Use a custom re-usable parser for time.Duration.

package main

import (
	"fmt"
	"regexp"
	"time"

	"github.com/ghemawat/re"
)

func main() {
	// parseDuration(&d) returns a parser that stores its result in *d.
	parseDuration := func(d *time.Duration) func([]byte) error {
		return func(b []byte) (err error) {
			*d, err = time.ParseDuration(string(b))
			return err
		}
	}

	r := regexp.MustCompile(`^elapsed: (.*)$`)
	var interval time.Duration
	if err := re.Scan(r, []byte("elapsed: 200s"), parseDuration(&interval)); err != nil {
		panic(err)
	}
	fmt.Println(interval)
}
Output:

3m20s
Example (Repeatedly)
package main

import (
	"errors"
	"fmt"
	"regexp"

	"github.com/ghemawat/re"
)

func main() {
	line := []byte("www.google.com:1234 www.google.com:2345")
	r := regexp.MustCompile(`((\S+):(\d+))`)

	for {
		var (
			span re.Span
			host string
			port int
		)
		err := re.Scan(r, line, &span, &host, &port)
		if errors.Is(err, re.NotFound) {
			// Terminate the loop. We're done scanning.
			break
		} else if err != nil {
			// If this wasn't example code, we'd return the error to the caller here.
			fmt.Println("Error encountered:", err)
			return
		}

		fmt.Println("host:", host, "port:", port)
		line = line[span.End:]
	}
}
Output:

host: www.google.com port: 1234
host: www.google.com port: 2345

Types

type Span

type Span struct {
	Start int
	End   int
}

Span is a special type designed to be passed via pointer to Scan. re.Scan will store the starting and ending offsets of the corresponding regular expression capture group into the Span.
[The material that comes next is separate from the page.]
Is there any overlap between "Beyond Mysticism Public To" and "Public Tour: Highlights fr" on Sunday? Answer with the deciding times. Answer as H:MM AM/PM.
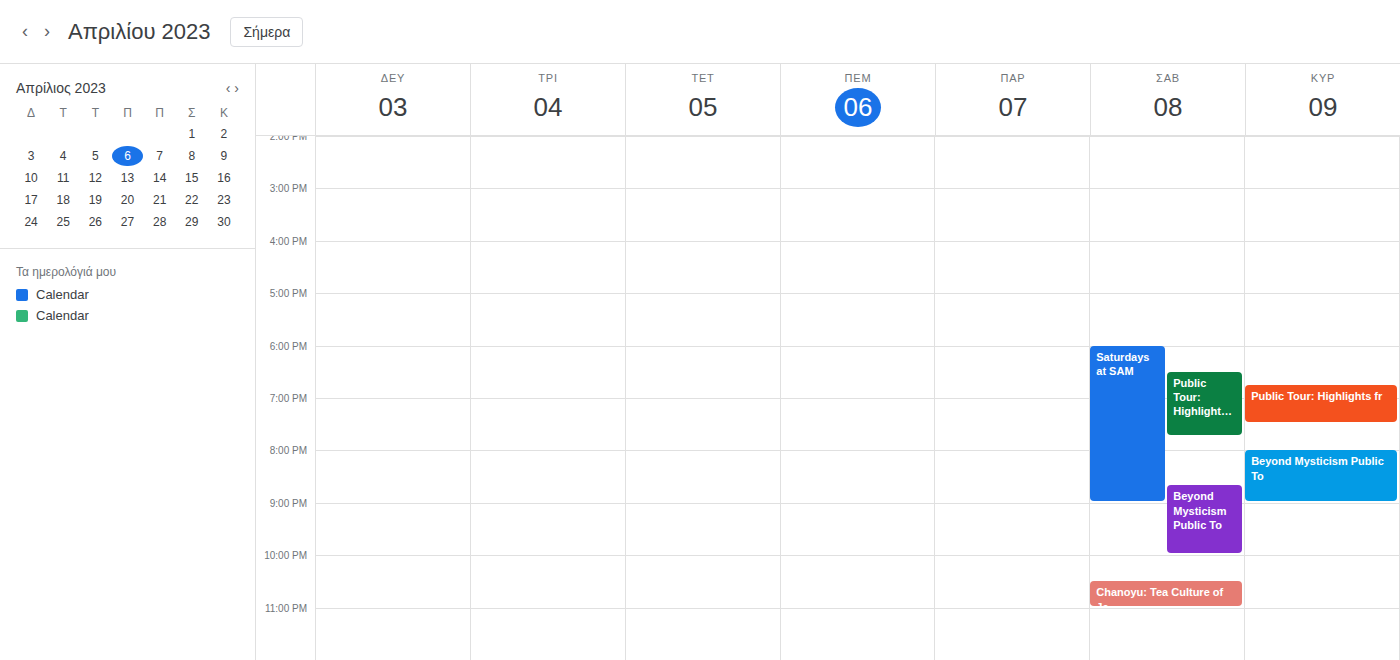
"Public Tour: Highlights fr" ends at 7:30 PM and "Beyond Mysticism Public To" starts at 8:00 PM -- no overlap.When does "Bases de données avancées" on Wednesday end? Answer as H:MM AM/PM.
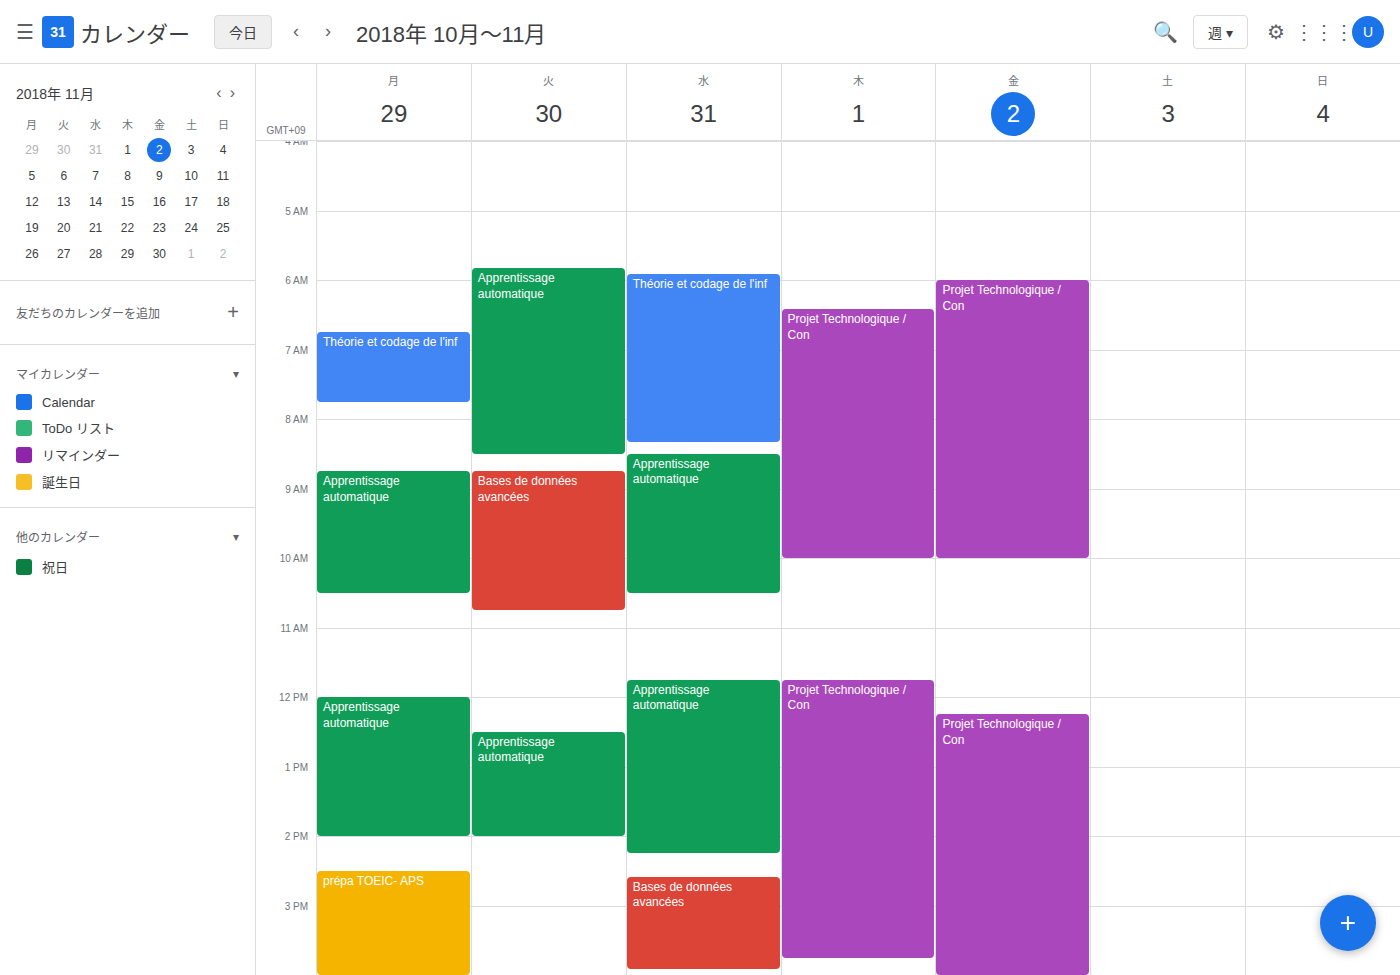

This type can be placed anywhere within the list of arguments to scan, but the most typical usage is to find the entire extent of the match, which can be achieved by placing it third (immediately after the regular expression and input), and wrapping the entire regexp in parentheses so that the Span is filled with the extent of the entire match.